Une fois encore, je tremble de fureur. Non, il ne s’agit pas de bons sentiments. J’ai longtemps tenté de rester nuancée. Pour être entendue surtout. C’est fini. C’est que, naïvement peut être, la « République une et indivisible » m’a toujours parlée comme la notion de terre d‘accueil. Je crois savoir que les Roms et les gens du voyage sont à 95% français.
C’est cette idée de la France qui me taraude et qui ne peut qu’être heurtée par ces propos scandaleusement stigmatisants. Les plus beaux peut être reviennent à Monsieur Hortefeux, ministre de l’intérieur: « beaucoup de nos compatriotes sont à juste titre surpris en observant la cylindrée de certains véhicules qui trainent les caravanes. »
Outre les discours, les mesures -une fois encore- sont éloquentes.
Démantèlement dans les trois mois de 300 camps et squats illégaux.
Reconduite à la frontière immédiate des Roms d’origines bulgare et roumaine ayant commis des atteintes à l’ordre public ou des fraudes.
Affectations d’inspecteurs du fisc chargés de contrôler la situation des occupants des camps amenés à être démantelés.
Qu’importe si les expulsés, rappelons le pour une immense majorité français, n’ont nulle part où aller faute d‘aires d‘accueil.

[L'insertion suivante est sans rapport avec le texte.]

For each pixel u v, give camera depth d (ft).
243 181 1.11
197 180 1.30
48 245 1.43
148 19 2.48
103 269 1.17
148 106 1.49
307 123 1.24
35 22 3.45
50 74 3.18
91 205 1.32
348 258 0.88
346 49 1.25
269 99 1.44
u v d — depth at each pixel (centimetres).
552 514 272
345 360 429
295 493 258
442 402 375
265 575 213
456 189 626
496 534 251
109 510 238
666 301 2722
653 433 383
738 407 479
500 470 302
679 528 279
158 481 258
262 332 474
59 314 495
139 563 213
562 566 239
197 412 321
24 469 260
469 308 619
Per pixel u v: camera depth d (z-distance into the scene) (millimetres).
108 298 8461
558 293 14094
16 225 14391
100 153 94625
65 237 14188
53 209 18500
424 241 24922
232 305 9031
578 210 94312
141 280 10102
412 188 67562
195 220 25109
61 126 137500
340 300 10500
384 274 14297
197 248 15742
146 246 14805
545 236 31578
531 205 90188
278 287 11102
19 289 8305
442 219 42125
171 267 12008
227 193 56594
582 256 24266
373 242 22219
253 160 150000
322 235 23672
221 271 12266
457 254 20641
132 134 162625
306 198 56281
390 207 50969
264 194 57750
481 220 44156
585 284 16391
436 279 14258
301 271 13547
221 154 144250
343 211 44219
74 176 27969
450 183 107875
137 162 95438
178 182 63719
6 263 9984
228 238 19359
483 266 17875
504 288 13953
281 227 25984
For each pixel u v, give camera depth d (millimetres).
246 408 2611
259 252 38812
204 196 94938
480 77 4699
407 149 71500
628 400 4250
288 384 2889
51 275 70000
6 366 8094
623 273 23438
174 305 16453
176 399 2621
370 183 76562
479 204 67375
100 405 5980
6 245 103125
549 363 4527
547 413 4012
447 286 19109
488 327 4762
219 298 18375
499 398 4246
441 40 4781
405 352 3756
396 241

Qu’importe si les reconduits à la frontière reviennent. Qu’importe si la politique répressive empêche tout suivi (social, éducatif ou même sanitaire). Les statistiques le montrent, nos électeurs le verront, nous on agit!

Souvent je me demande jusqu’où la politique de la peur nous mènera, combien de temps la crainte nous aveuglera. J’ai tendance à croire que c’est elle qui maintient tout un système, peur de l’autre, peur de perdre le peu qu’on a.

Je me suis réveillée avec ce poids dans la poitrine mais aussi avec cette envie immense de me choisir, de participer à demain. J’ai ressenti toute l’étendue de ma liberté. Tout à coup, il y a eu cet élan d’espoir. J’ai pensé à ceux qui m’accompagnent, à toutes nos libertés et nos révoltes assemblées.
Je me suis rappelée qu’ensemble tout devient possible....C'est lui qui l'a dit!